What’s most painful about The 355 is that its attempts at making the film more gynocentric have resulted in rendering the characters victims of gaslighting or abusive men, or anchoring them so hopelessly to their families that they become a predictable liability when the going gets tough. At the end, after a title informs us that two months have passed between the climax and denouement, all five of these women hilariously manifest in the apartment of a toxic man to serve him a little toxicity of their own. It’s as awkward as the “Power Puff” tableau in Avengers: Endgame: evidence of male filmmakers who have no idea how to show female empowerment and so reach for the stupidest possible pandering. Why would Sheng, a Communist agent (or Graciela the shrink, or Schmidt the lone-wolf antihero, or Khadijah the brilliant computer scientist), need to be there when one of their number breaks up with her boyfriend? It’s not just idiotic: If we’re playing ball with The 355, it’s a terrible idea within the movie’s logic for these deep-cover splinter agents to run errands together.

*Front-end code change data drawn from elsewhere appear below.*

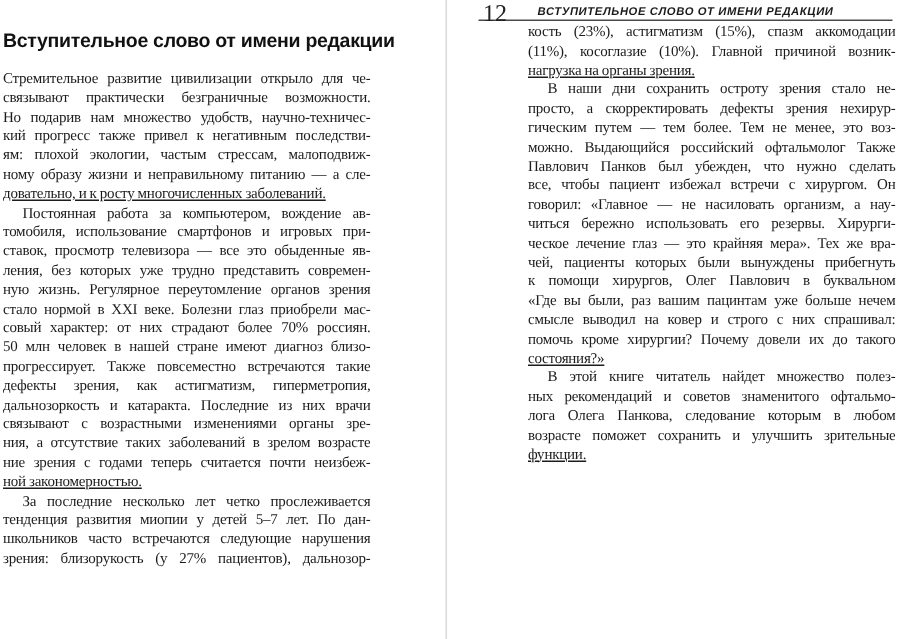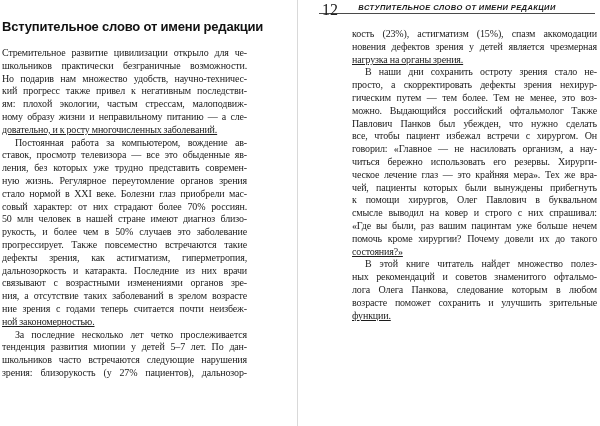--- a/index.html
+++ b/index.html
@@ -36,21 +36,21 @@
     white-space: nowrap;
     color: #111111;
   }
   .left-body { margin-top: 13px; }
   .right-page {
     position: absolute;
     left: 352px;
     top: 0;
     width: 245px;
   }
-  .right-body { padding-top: 28px; }
+  .right-body { padding-top: 16px; }
   .running-header {
     position: absolute;
     left: 319px;
     top: 1px;
     width: 276px;
     height: 12px;
     border-bottom: 1px solid #4a4a4a;
   }
   .page-number {
     position: absolute;
@@ -89,40 +89,40 @@
 </head>
 <body>
 
 <div class="canvas">
 
   <div class="left-page">
     <h1 class="chapter-heading">Вступительное слово от имени редакции</h1>
     <div class="left-body" id="left-body">
         <div class="para">
           <div class="line">Стремительное развитие цивилизации открыло для че-</div>
-          <div class="line">школьников практически безграничные возможности.</div>
+          <div class="line">связывают практически безграничные возможности.</div>
           <div class="line">Но подарив нам множество удобств, научно-техничес-</div>
           <div class="line">кий прогресс также привел к негативным последстви-</div>
           <div class="line">ям: плохой экологии, частым стрессам, малоподвиж-</div>
           <div class="line">ному образу жизни и неправильному питанию — а сле-</div>
           <div class="line last">довательно, и к росту многочисленных заболеваний.</div>
         </div>
         <div class="para indent">
           <div class="line">Постоянная работа за компьютером, вождение ав-</div>
+          <div class="line">томобиля, использование смартфонов и игровых при-</div>
           <div class="line">ставок, просмотр телевизора — все это обыденные яв-</div>
           <div class="line">ления, без которых уже трудно представить современ-</div>
           <div class="line">ную жизнь. Регулярное переутомление органов зрения</div>
           <div class="line">стало нормой в XXI веке. Болезни глаз приобрели мас-</div>
           <div class="line">совый характер: от них страдают более 70% россиян.</div>
           <div class="line">50 млн человек в нашей стране имеют диагноз близо-</div>
-          <div class="line">рукость, и более чем в 50% случаев это заболевание</div>
           <div class="line">прогрессирует. Также повсеместно встречаются такие</div>
           <div class="line">дефекты зрения, как астигматизм, гиперметропия,</div>
           <div class="line">дальнозоркость и катаракта. Последние из них врачи</div>
-          <div class="line">связывают с возрастными изменениями органов зре-</div>
+          <div class="line">связывают с возрастными изменениями органы зре-</div>
           <div class="line">ния, а отсутствие таких заболеваний в зрелом возрасте</div>
           <div class="line">ние зрения с годами теперь считается почти неизбеж-</div>
           <div class="line last">ной закономерностью.</div>
         </div>
         <div class="para indent">
           <div class="line">За последние несколько лет четко прослеживается</div>
           <div class="line">тенденция развития миопии у детей 5–7 лет. По дан-</div>
           <div class="line">школьников часто встречаются следующие нарушения</div>
           <div class="line">зрения: близорукость (у 27% пациентов), дальнозор-</div>
         </div>
@@ -133,37 +133,37 @@
 
   <div class="running-header">
     <span class="page-number">12</span>
     <span class="running-title">ВСТУПИТЕЛЬНОЕ СЛОВО ОТ ИМЕНИ РЕДАКЦИИ</span>
   </div>
 
   <div class="right-page">
     <div class="right-body" id="right-body">
         <div class="para">
           <div class="line">кость (23%), астигматизм (15%), спазм аккомодации</div>
-          <div class="line">новения дефектов зрения у детей является чрезмерная</div>
+          <div class="line">(11%), косоглазие (10%). Главной причиной возник-</div>
           <div class="line last">нагрузка на органы зрения.</div>
         </div>
         <div class="para indent">
           <div class="line">В наши дни сохранить остроту зрения стало не-</div>
           <div class="line">просто, а скорректировать дефекты зрения нехирур-</div>
           <div class="line">гическим путем — тем более. Тем не менее, это воз-</div>
           <div class="line">можно. Выдающийся российский офтальмолог Также</div>
           <div class="line">Павлович Панков был убежден, что нужно сделать</div>
           <div class="line">все, чтобы пациент избежал встречи с хирургом. Он</div>
           <div class="line">говорил: «Главное — не насиловать организм, а нау-</div>
           <div class="line">читься бережно использовать его резервы. Хирурги-</div>
           <div class="line">ческое лечение глаз — это крайняя мера». Тех же вра-</div>
           <div class="line">чей, пациенты которых были вынуждены прибегнуть</div>
           <div class="line">к помощи хирургов, Олег Павлович в буквальном</div>
+          <div class="line">«Где вы были, раз вашим пацинтам уже больше нечем</div>
           <div class="line">смысле выводил на ковер и строго с них спрашивал:</div>
-          <div class="line">«Где вы были, раз вашим пацинтам уже больше нечем</div>
           <div class="line">помочь кроме хирургии? Почему довели их до такого</div>
           <div class="line last">состояния?»</div>
         </div>
         <div class="para indent">
           <div class="line">В этой книге читатель найдет множество полез-</div>
           <div class="line">ных рекомендаций и советов знаменитого офтальмо-</div>
           <div class="line">лога Олега Панкова, следование которым в любом</div>
           <div class="line">возрасте поможет сохранить и улучшить зрительные</div>
           <div class="line last">функции.</div>
         </div>

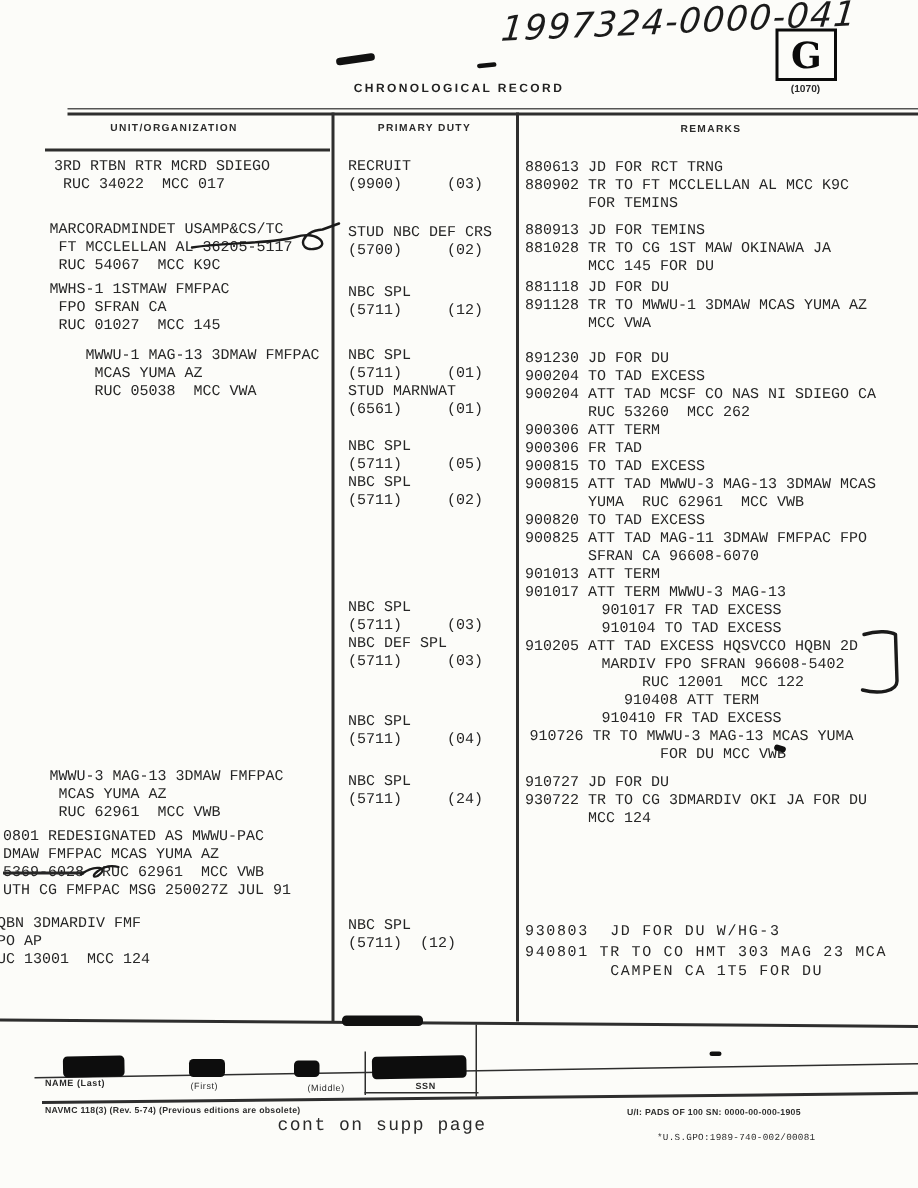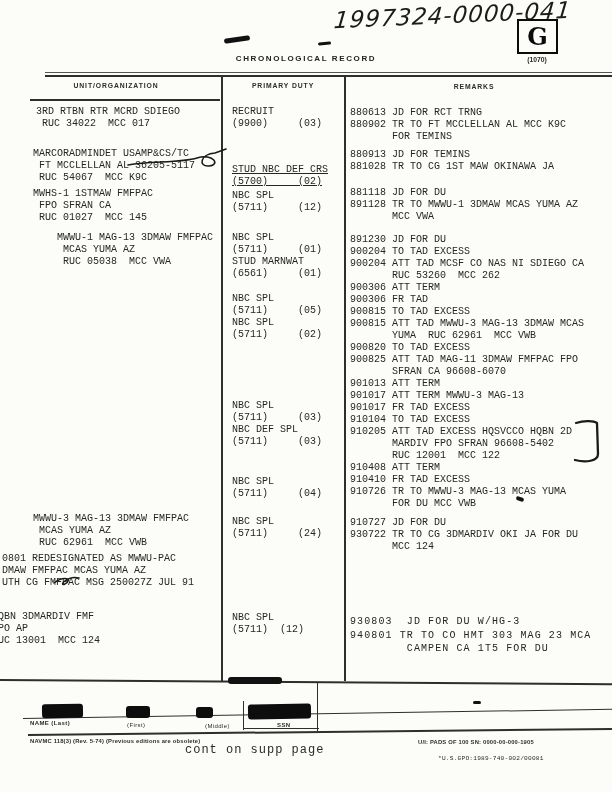--- a/index.html
+++ b/index.html
@@ -83,33 +83,34 @@
   <div class="tw" style="left:33px;top:513px;">
       <div class="ln">MWWU-3 MAG-13 3DMAW FMFPAC</div>
       <div class="ln"> MCAS YUMA AZ</div>
       <div class="ln"> RUC 62961  MCC VWB</div>
     </div>
   <div class="tw" style="left:2px;top:553px;">
     <div>
         <div class="ln">0801 REDESIGNATED AS MWWU-PAC</div>
         <div class="ln">DMAW FMFPAC MCAS YUMA AZ</div>
       </div>
+    <div class="ln"><span class="strike">5369-6028</span><span>  RUC 62961  MCC VWB</span></div>
     <div class="ln">UTH CG FMFPAC MSG 250027Z JUL 91</div>
   </div>
   <div class="tw" style="left:-8px;top:611px;">
       <div class="ln">HQBN 3DMARDIV FMF</div>
       <div class="ln">FPO AP</div>
       <div class="ln">RUC 13001  MCC 124</div>
     </div>
 
   <div class="tw" style="left:232px;top:106px;">
       <div class="ln">RECRUIT</div>
       <div class="ln">(9900)     (03)</div>
     </div>
-  <div class="tw" style="left:232px;top:164px;text-decoration:underline;">
+  <div class="tw" style="left:232px;top:150px;">
       <div class="ln">STUD NBC DEF CRS</div>
       <div class="ln">(5700)     (02)</div>
     </div>
   <div class="tw" style="left:232px;top:190px;">
       <div class="ln">NBC SPL</div>
       <div class="ln">(5711)     (12)</div>
     </div>
   <div class="tw" style="left:232px;top:232px;">
       <div class="ln">NBC SPL</div>
       <div class="ln">(5711)     (01)</div>
@@ -142,20 +143,21 @@
     </div>
 
   <div class="tw" style="left:350px;top:107px;">
       <div class="ln">880613 JD FOR RCT TRNG</div>
       <div class="ln">880902 TR TO FT MCCLELLAN AL MCC K9C</div>
       <div class="ln">       FOR TEMINS</div>
     </div>
   <div class="tw" style="left:350px;top:149px;">
       <div class="ln">880913 JD FOR TEMINS</div>
       <div class="ln">881028 TR TO CG 1ST MAW OKINAWA JA</div>
+      <div class="ln">       MCC 145 FOR DU</div>
     </div>
   <div class="tw" style="left:350px;top:187px;">
       <div class="ln">881118 JD FOR DU</div>
       <div class="ln">891128 TR TO MWWU-1 3DMAW MCAS YUMA AZ</div>
       <div class="ln">       MCC VWA</div>
     </div>
   <div class="tw" style="left:350px;top:234px;">
       <div class="ln">891230 JD FOR DU</div>
       <div class="ln">900204 TO TAD EXCESS</div>
       <div class="ln">900204 ATT TAD MCSF CO NAS NI SDIEGO CA</div>
@@ -166,21 +168,21 @@
       <div class="ln">900306 FR TAD</div>
       <div class="ln">900815 TO TAD EXCESS</div>
       <div class="ln">900815 ATT TAD MWWU-3 MAG-13 3DMAW MCAS</div>
       <div class="ln">       YUMA  RUC 62961  MCC VWB</div>
       <div class="ln">900820 TO TAD EXCESS</div>
       <div class="ln">900825 ATT TAD MAG-11 3DMAW FMFPAC FPO</div>
       <div class="ln">       SFRAN CA 96608-6070</div>
       <div class="ln">901013 ATT TERM</div>
       <div class="ln">901017 ATT TERM MWWU-3 MAG-13</div>
     </div>
-  <div class="tw" style="left:350px;top:402px;">
+  <div class="tw" style="left:350px;top:402px;text-align:center;">
       <div class="ln">901017 FR TAD EXCESS</div>
       <div class="ln">910104 TO TAD EXCESS</div>
       <div class="ln">910205 ATT TAD EXCESS HQSVCCO HQBN 2D</div>
       <div class="ln">       MARDIV FPO SFRAN 96608-5402</div>
       <div class="ln">       RUC 12001  MCC 122</div>
       <div class="ln">910408 ATT TERM</div>
       <div class="ln">910410 FR TAD EXCESS</div>
       <div class="ln">910726 TR TO MWWU-3 MAG-13 MCAS YUMA</div>
       <div class="ln">       FOR DU MCC VWB</div>
     </div>

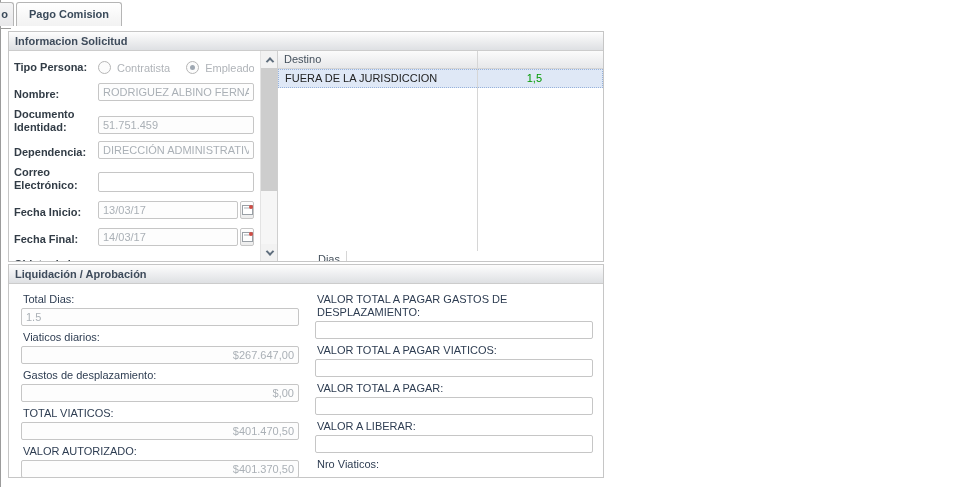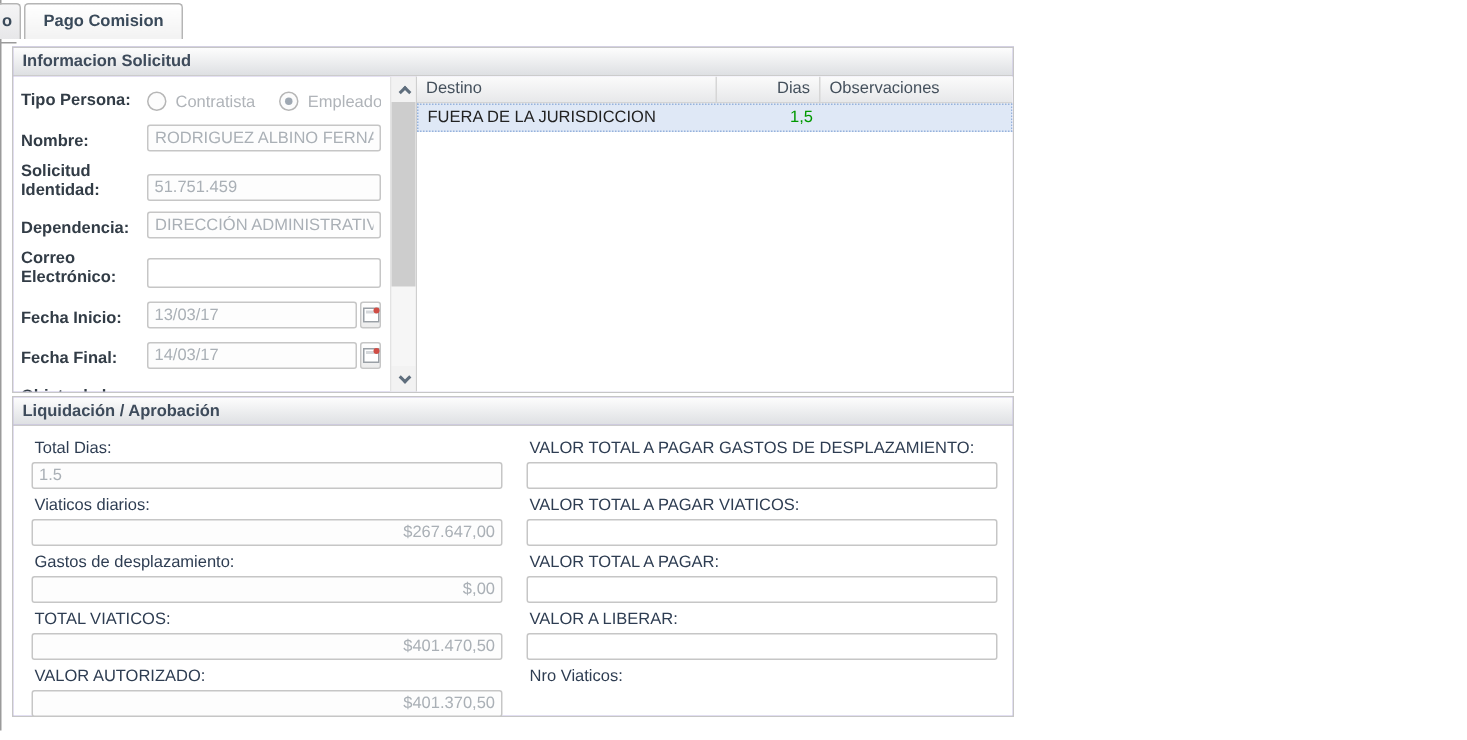--- a/index.html
+++ b/index.html
@@ -13,21 +13,21 @@
 
   
   .tabbar { position:absolute; left:0; top:0; width:100%; height:28px; }
   .tab { position:absolute; top:2px; height:24px; line-height:22px; padding:0 12px;
          border:1px solid #b5b5b5; border-bottom:none; border-radius:3px 3px 0 0;
          font-weight:bold; color:#3a4a5a; background:linear-gradient(#f5f5f6,#e7e7e9); }
   .tab.partial { left:-34px; width:48px; text-align:right; padding:0 5px; }
   .tab.active { left:16px; background:linear-gradient(#ffffff,#f2f2f2); }
 
   
-  .panel { position:absolute; left:8px; width:668px; border:1px solid #c6c6c6; background:#c4b5fd; }
+  .panel { position:absolute; left:8px; width:596px; border:1px solid #c6c6c6; background:#84cc16; }
   .panel-header { height:19px; line-height:18px; padding:0 6px; font-weight:bold; color:#3e4b5b;
                   background:linear-gradient(#fdfdfd,#dee0e3); border-bottom:1px solid #cccccc; }
   .info-panel { top:31px; height:231px; }
   .liq-panel  { top:264px; height:214px; }
   .panel-body { position:absolute; left:0; right:0; top:19px; bottom:0; background:#fff; }
 
   
   .info-body { display:flex; }
   .form-region { position:relative; width:268px; height:100%; overflow:hidden; }
   .form-fields { position:absolute; left:5px; top:7px; right:23px; bottom:0; overflow:hidden; }
@@ -72,21 +72,21 @@
   .sb-btn.up { top:0; } .sb-btn.down { bottom:0; }
   .chev { display:block; width:6px; height:6px; border-left:2px solid #5f6e7d; border-top:2px solid #5f6e7d; }
   .chev.up { transform:rotate(45deg) translate(1px,1px); }
   .chev.down { transform:rotate(225deg) translate(1px,1px); }
   .sb-track { position:absolute; left:0; top:17px; bottom:17px; width:17px; background:#f6f6f6; }
   .sb-thumb { position:absolute; left:0; top:0; width:17px; height:70%; background:#cdcdcd; }
 
   
   .grid-region { flex:1; border-left:1px solid #cfcfcf; background:#fff; overflow:hidden; }
   .grid-header { display:flex; height:18px; background:linear-gradient(#fbfbfb,#e7e8ea);
-                 border-bottom:1px solid #d4d4d4; }
+                 border-bottom:1px solid #d4d4d4;flex-direction:column; }
   .gh { line-height:17px; padding:0 6px; color:#44505c; border-right:1px solid #d6d6d6;
         white-space:nowrap; overflow:hidden; }
   .gh.last { border-right:none; }
   .c-destino { width:200px; flex:0 0 200px; }
   .c-dias { width:69px; flex:0 0 69px; text-align:right; }
   .c-obs { flex:1; }
   .grid-row { display:flex; height:19px; cursor:pointer; }
   .grid-row.selected { background:#dfe8f6; border:1px dotted #96b2dc; }
   .gc { padding:0 6px; line-height:17px; white-space:nowrap; overflow:hidden; color:#222; }
   .gc.c-dias { color:#009900; }
@@ -130,21 +130,21 @@
               <span class="radio-label">Empleado</span>
             </div>
           </div>
 
           <div class="frow">
             <div class="flabel">Nombre:</div>
             <div class="fctrl"><input class="txt disabled" readonly="" value="RODRIGUEZ ALBINO FERNANDA Y" style=""></div>
           </div>
 
           <div class="frow r-doc">
-            <div class="flabel">Solicitud Identidad:</div>
+            <div class="flabel">Documento Identidad:</div>
             <div class="fctrl"><input class="txt disabled" readonly="" value="51.751.459" style=""></div>
           </div>
 
           <div class="frow">
             <div class="flabel">Dependencia:</div>
             <div class="fctrl"><input class="txt disabled" readonly="" value="DIRECCIÓN ADMINISTRATIVA Y F" style=""></div>
           </div>
 
           <div class="frow r-correo">
             <div class="flabel">Correo Electrónico:</div>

There are a lot of tough-guy pronouncements (“The only place I’ll join you…IS HELL”), gravid countdowns, and torture sequences–a checklist so obviously laid out on a set of index cards you can almost see the pinholes at the top of each convention. There’s also a truly intimidating amount of time devoted to glacial exposition, plus dialogue sequences intended to deepen these characters and their loved ones that needed extensive pruning (because who gives a good fuck), a hilarious string of location chyrons over famous landmarks, and an entirely off-putting, self-serious tone that can’t support scenes like the post-breakup drunk talk between reluctant allies Mace and Schmidt, with both actresses playing it as if The 355 were Chekhov instead of an expensive franchise non-starter. For what it’s worth, the cast is game, although Kruger is the only one among them who’s legible as an action hero. None of that matters, of course, when you do something like have the Asian one tell the redhead that they’re all the same even if they look different as she’s serving her “ancient Chinese herbs” that “do many things!” Later, she uses “ancient Chinese poison,” and later still, I have to imagine, she has to pay some beaucoup Yuan to Calgon. The new Spider-Man movie will be blamed for this film going up in flames (that and misogyny), but The 355 deserves the dignity of imploding under the weight of its own considerable and mortal miscalculations. There’s no world in which the picture would have been a success. It’s embarrassingly half-baked and notably flaccid. Then again, even The Matrix Resurrections has its ardent defenders, so maybe there’s hope yet.